Although Shakespeare's late plays are “tales” or fables, they are not wholly divorced from hard questions of history and politics.
The Tempest
is very interested in statecraft and dynastic liaison, while
Cymbeline
is one of Shakespeare's two extended meditations on what political historians call the British Question (the relationship between England and the other parts of the island).
The Winter's Tale
opens, in the exchange between Camillo and Archidamus, with the language of courtiership, diplomacy, and royal compliment. The pastoral form, far from being escapist, was often the vehicle for such heavy matter.

Shakespeare wrote all his later plays in the knowledge that the King's Men were required to give more command performances at court than any other theater company. Court performances were often given in the presence of visiting royals or their ambassadors. In such circumstances, the diplomatic consequences of dramatic locations had to be a consideration. King James' wife was Danish. That must be why in
Macbeth
the traitor Macdonald is in league with a Norwegian force, whereas in the play's source it is a Danish one. It was part of Shakespeare's job not to give offense to the wrong people.
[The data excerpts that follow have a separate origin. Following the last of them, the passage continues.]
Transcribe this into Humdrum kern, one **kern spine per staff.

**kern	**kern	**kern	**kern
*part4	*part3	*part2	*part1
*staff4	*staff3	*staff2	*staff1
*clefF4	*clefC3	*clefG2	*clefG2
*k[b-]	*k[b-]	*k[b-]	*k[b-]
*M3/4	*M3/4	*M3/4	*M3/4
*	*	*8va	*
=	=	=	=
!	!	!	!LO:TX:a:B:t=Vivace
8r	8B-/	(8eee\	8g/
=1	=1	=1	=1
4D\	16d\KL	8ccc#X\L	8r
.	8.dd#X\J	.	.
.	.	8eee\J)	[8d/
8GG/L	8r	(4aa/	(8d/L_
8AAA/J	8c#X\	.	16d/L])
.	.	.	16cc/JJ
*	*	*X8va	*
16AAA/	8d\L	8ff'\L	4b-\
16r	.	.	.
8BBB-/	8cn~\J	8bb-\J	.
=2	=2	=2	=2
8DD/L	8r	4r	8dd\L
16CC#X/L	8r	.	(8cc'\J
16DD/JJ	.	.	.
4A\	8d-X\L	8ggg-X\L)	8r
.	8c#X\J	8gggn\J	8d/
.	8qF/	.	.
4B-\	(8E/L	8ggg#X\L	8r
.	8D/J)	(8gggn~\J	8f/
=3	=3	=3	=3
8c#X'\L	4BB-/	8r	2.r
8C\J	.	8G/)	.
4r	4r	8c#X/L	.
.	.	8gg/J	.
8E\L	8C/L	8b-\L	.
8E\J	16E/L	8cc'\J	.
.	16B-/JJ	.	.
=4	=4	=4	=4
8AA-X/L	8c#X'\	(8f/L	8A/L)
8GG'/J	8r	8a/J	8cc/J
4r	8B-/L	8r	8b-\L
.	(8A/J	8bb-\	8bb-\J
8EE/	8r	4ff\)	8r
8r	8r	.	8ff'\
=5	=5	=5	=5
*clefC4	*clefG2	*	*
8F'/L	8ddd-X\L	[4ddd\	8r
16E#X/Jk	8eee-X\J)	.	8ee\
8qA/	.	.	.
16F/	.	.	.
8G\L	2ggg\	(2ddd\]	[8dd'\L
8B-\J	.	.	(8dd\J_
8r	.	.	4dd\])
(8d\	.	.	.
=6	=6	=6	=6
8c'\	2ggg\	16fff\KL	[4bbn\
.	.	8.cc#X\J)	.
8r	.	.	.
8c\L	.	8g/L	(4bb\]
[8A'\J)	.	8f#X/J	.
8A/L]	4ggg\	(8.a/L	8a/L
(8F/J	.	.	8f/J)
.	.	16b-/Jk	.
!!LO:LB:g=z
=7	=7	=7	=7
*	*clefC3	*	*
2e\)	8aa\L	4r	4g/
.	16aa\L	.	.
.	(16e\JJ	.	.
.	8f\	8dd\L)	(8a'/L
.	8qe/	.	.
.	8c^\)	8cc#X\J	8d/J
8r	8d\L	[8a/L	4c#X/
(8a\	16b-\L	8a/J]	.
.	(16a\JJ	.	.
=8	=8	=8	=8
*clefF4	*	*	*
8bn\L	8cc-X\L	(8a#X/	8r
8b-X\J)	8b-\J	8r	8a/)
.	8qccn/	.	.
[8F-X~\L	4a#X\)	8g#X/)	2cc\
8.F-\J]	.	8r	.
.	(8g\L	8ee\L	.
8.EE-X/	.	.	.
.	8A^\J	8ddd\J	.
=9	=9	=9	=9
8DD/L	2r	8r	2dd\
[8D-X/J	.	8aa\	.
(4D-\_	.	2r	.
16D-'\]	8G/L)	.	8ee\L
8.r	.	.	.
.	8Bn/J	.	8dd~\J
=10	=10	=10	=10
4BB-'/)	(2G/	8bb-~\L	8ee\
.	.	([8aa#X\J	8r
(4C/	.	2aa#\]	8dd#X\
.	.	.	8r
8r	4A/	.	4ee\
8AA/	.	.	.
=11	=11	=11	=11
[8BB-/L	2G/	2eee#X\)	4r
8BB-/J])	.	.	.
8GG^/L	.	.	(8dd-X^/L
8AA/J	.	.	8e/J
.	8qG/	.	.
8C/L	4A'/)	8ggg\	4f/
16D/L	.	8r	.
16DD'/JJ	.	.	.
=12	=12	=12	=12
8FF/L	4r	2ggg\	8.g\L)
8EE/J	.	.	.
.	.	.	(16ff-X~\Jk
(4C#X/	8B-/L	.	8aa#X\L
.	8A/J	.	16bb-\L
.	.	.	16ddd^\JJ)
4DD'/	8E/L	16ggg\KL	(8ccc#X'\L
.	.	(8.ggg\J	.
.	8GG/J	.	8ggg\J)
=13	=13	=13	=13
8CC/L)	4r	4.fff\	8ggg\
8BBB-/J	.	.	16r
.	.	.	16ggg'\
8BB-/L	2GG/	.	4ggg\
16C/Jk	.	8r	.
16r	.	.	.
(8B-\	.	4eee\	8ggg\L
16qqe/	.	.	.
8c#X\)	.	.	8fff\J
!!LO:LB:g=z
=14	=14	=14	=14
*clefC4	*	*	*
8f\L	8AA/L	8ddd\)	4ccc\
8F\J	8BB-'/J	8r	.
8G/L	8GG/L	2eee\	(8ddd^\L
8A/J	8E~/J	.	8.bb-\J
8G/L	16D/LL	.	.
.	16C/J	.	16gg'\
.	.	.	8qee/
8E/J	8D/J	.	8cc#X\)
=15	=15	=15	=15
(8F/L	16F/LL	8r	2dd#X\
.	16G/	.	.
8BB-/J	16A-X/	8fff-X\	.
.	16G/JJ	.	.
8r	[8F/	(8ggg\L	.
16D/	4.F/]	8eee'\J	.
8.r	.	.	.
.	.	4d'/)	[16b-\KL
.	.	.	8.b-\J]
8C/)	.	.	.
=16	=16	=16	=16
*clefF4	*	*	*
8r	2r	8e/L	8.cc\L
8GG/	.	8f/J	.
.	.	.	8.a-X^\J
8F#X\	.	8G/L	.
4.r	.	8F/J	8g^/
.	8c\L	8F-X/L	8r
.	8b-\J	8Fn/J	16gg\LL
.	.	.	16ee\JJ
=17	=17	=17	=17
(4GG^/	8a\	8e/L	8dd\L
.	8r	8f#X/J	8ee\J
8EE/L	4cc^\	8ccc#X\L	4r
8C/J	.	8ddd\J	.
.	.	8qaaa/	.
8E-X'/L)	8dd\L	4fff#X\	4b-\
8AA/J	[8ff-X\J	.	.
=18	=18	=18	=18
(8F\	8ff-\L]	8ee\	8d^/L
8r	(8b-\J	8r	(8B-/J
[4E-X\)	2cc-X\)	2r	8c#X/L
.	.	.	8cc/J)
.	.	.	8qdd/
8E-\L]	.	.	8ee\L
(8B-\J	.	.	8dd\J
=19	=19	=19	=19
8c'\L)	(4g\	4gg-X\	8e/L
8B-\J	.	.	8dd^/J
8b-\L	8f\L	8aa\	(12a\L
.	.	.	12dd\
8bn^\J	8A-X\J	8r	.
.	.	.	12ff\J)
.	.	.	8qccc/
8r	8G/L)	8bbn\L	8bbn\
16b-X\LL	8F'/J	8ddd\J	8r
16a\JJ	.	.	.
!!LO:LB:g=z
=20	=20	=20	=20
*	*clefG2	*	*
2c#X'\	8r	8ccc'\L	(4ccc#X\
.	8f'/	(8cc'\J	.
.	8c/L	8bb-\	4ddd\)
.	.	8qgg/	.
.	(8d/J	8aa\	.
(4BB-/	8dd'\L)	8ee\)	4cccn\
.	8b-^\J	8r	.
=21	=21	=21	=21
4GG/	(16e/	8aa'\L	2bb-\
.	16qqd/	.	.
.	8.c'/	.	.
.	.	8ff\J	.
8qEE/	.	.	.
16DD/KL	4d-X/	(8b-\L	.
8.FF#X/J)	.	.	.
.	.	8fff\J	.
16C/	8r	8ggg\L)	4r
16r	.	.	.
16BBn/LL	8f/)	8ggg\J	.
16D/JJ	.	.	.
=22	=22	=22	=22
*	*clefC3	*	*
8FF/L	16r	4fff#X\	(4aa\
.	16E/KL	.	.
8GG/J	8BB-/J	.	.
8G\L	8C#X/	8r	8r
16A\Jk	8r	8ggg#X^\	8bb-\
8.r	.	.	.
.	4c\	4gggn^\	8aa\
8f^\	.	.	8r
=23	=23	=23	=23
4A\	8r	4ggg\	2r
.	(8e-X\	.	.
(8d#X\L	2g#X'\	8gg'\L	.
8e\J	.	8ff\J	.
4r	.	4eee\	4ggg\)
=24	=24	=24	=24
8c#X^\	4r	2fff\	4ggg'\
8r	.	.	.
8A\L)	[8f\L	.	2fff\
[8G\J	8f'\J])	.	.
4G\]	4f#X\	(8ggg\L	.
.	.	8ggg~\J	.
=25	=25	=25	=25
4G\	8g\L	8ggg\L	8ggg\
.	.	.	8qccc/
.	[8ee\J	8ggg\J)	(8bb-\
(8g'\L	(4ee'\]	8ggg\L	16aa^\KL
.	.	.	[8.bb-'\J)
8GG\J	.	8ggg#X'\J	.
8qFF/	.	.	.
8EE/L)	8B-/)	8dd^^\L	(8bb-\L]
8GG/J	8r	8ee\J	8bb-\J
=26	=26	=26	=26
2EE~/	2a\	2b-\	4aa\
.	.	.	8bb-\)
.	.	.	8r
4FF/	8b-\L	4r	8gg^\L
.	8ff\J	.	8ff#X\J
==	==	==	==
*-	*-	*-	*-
However removed from historical reality the action may be, to invoke the kingdoms of Bohemia and Sicily, especially in front of court audiences that might include visiting diplomats, would inevitably create a penumbra of geopolitical associations.

In the time of Shakespeare's father, the difference between the two realms in terms of political association would have been minimal. As Holy Roman Emperor, Charles V ruled the greater part of Europe, including both Sicily and Bohemia. But Shakespeare himself lived after the division of the House of Habsburg into distinct Spanish and Austrian branches. In his time, the two kingdoms fell under separate spheres of influence. Sicilia—or more exactly the kingdom of the two Sicilies, one consisting of the island and the other of southern Italy—was at the heart of the Mediterranean empire of Philip II of Spain, while Bohemia (the western two-thirds of what is now the Czech Republic) became the core of the Holy Roman Empire. When Rudolf II became emperor in 1576, he moved the seat of his government from Vienna to Prague. In Shakespeare's time, the title King of Sicilia belonged to Spain, while the King of Bohemia was the senior secular elector of the Habsburg Empery.